### Recorded data:
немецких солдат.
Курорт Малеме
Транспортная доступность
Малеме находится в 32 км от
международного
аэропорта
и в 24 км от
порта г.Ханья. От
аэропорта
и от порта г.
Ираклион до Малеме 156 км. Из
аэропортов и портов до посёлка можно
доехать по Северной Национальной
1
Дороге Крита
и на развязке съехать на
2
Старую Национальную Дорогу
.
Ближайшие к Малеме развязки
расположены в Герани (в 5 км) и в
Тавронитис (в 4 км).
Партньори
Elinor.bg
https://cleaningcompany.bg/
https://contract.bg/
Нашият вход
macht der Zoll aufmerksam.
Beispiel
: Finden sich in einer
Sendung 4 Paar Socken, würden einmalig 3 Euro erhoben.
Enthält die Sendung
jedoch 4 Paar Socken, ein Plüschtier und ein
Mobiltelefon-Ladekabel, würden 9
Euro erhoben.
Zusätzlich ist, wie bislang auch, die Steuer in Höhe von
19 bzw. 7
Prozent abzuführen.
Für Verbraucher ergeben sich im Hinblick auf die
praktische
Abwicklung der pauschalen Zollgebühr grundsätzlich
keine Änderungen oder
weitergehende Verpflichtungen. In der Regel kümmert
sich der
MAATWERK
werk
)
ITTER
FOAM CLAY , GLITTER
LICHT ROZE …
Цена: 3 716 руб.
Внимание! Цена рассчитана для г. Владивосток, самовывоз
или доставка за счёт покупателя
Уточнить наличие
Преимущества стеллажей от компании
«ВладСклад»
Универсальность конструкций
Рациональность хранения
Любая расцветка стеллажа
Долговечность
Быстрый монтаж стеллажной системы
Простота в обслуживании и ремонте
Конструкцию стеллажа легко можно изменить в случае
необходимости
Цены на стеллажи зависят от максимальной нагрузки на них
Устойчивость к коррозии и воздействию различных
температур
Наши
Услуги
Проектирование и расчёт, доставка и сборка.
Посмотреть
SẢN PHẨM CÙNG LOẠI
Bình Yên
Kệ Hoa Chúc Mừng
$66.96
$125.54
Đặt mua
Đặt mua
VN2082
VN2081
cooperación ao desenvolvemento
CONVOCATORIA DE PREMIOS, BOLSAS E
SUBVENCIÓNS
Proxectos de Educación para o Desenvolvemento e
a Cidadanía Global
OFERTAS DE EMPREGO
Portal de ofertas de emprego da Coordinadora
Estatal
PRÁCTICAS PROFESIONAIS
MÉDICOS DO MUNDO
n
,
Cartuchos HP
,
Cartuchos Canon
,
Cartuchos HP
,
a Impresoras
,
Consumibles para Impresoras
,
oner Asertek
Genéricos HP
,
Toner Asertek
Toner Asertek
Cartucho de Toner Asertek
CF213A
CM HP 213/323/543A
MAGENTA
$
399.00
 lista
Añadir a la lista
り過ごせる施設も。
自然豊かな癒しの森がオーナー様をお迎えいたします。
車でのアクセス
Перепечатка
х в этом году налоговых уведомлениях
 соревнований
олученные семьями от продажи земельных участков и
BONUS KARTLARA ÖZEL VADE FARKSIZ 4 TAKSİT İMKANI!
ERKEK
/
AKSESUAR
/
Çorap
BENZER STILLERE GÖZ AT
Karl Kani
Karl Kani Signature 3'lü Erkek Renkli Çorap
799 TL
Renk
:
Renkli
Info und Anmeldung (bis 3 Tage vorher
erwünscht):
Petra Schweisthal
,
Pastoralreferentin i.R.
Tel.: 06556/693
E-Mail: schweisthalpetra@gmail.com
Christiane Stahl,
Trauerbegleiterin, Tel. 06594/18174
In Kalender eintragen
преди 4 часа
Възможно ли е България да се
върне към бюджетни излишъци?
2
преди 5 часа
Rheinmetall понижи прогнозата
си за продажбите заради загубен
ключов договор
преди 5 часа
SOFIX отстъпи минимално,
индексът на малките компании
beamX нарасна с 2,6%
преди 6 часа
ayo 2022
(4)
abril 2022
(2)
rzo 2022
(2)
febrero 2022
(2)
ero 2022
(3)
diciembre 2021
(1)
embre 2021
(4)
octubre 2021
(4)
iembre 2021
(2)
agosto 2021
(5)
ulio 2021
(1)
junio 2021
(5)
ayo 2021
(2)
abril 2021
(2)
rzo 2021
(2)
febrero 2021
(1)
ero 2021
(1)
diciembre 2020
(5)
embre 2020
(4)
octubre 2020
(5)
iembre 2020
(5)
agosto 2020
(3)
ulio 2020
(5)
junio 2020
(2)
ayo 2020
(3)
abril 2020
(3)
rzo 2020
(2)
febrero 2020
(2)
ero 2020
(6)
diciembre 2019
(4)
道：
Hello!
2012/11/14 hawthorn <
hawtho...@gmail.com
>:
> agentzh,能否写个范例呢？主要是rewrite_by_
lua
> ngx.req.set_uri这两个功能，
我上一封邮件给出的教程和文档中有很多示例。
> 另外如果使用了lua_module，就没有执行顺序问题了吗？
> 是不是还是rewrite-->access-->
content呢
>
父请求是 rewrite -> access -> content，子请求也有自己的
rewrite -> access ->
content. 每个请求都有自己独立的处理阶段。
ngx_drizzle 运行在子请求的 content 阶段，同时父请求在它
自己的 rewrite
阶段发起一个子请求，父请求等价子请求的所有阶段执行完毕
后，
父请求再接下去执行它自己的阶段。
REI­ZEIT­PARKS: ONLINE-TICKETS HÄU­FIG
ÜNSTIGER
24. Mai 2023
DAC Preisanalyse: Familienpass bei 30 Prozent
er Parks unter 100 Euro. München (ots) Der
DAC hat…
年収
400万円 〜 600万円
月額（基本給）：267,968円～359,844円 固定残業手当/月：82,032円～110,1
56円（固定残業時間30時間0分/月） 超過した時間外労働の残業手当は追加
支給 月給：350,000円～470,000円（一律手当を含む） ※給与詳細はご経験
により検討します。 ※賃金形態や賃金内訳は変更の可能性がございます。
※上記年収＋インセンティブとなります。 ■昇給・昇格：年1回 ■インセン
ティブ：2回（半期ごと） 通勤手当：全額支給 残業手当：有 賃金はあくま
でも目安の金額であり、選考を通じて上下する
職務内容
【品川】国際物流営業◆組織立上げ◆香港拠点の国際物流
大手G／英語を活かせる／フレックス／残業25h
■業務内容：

### Exercise requirements:
Show the lines from the data above that contain the string "Çorap".

### Solution to this task:
Çorap
Karl Kani Signature 3'lü Erkek Renkli Çorap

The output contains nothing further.